What you should do
Scan the records for "Professor". Report each line that includes it.

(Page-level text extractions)

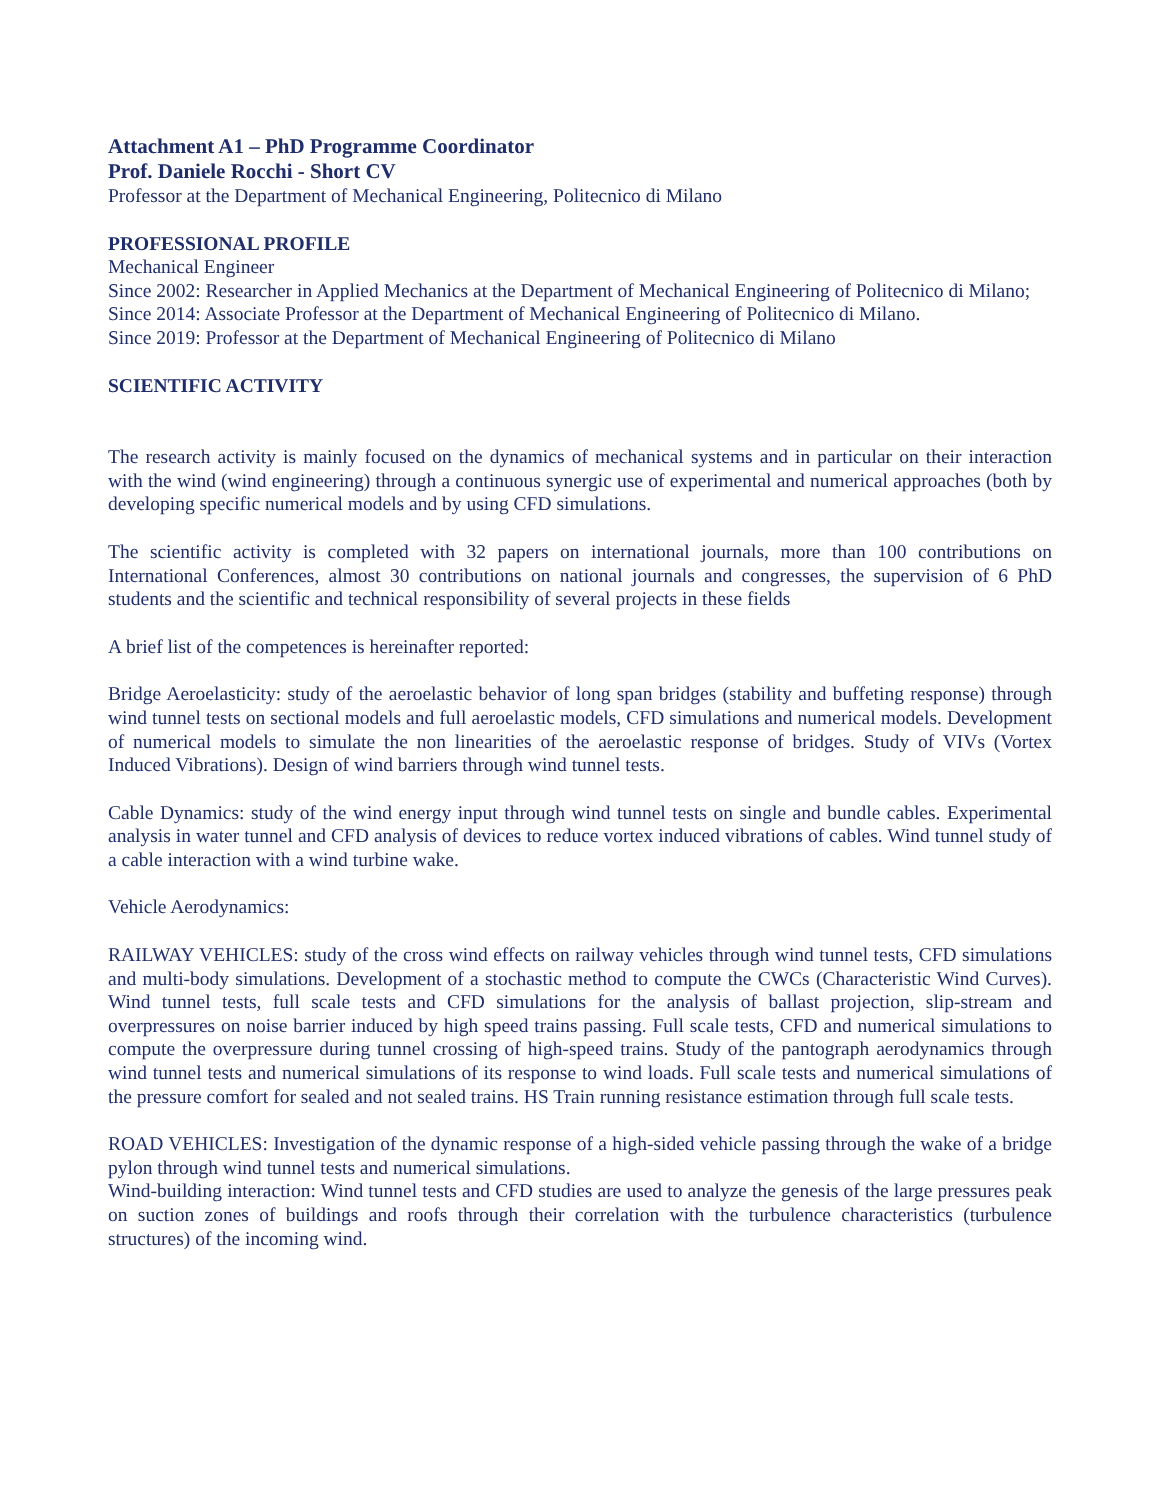Attachment A1 – PhD Programme Coordinator
Prof. Daniele Rocchi - Short CV
Professor at the Department of Mechanical Engineering, Politecnico di Milano
PROFESSIONAL PROFILE
Mechanical Engineer
Since 2002: Researcher in Applied Mechanics at the Department of Mechanical Engineering of Politecnico di Milano;
Since 2014: Associate Professor at the Department of Mechanical Engineering of Politecnico di Milano.
Since 2019: Professor at the Department of Mechanical Engineering of Politecnico di Milano
SCIENTIFIC ACTIVITY
The research activity is mainly focused on the dynamics of mechanical systems and in particular on their interaction with the wind (wind engineering) through a continuous synergic use of experimental and numerical approaches (both by developing specific numerical models and by using CFD simulations.
The scientific activity is completed with 32 papers on international journals, more than 100 contributions on International Conferences, almost 30 contributions on national journals and congresses, the supervision of 6 PhD students and the scientific and technical responsibility of several projects in these fields
A brief list of the competences is hereinafter reported:
Bridge Aeroelasticity: study of the aeroelastic behavior of long span bridges (stability and buffeting response) through wind tunnel tests on sectional models and full aeroelastic models, CFD simulations and numerical models. Development of numerical models to simulate the non linearities of the aeroelastic response of bridges. Study of VIVs (Vortex Induced Vibrations). Design of wind barriers through wind tunnel tests.
Cable Dynamics: study of the wind energy input through wind tunnel tests on single and bundle cables. Experimental analysis in water tunnel and CFD analysis of devices to reduce vortex induced vibrations of cables. Wind tunnel study of a cable interaction with a wind turbine wake.
Vehicle Aerodynamics:
RAILWAY VEHICLES: study of the cross wind effects on railway vehicles through wind tunnel tests, CFD simulations and multi-body simulations. Development of a stochastic method to compute the CWCs (Characteristic Wind Curves). Wind tunnel tests, full scale tests and CFD simulations for the analysis of ballast projection, slip-stream and overpressures on noise barrier induced by high speed trains passing. Full scale tests, CFD and numerical simulations to compute the overpressure during tunnel crossing of high-speed trains. Study of the pantograph aerodynamics through wind tunnel tests and numerical simulations of its response to wind loads. Full scale tests and numerical simulations of the pressure comfort for sealed and not sealed trains. HS Train running resistance estimation through full scale tests.
ROAD VEHICLES: Investigation of the dynamic response of a high-sided vehicle passing through the wake of a bridge pylon through wind tunnel tests and numerical simulations.
Wind-building interaction: Wind tunnel tests and CFD studies are used to analyze the genesis of the large pressures peak on suction zones of buildings and roofs through their correlation with the turbulence characteristics (turbulence structures) of the incoming wind.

Problem solution
Professor at the Department of Mechanical Engineering, Politecnico di Milano
Since 2014: Associate Professor at the Department of Mechanical Engineering of Politecnico di Milano.
Since 2019: Professor at the Department of Mechanical Engineering of Politecnico di Milano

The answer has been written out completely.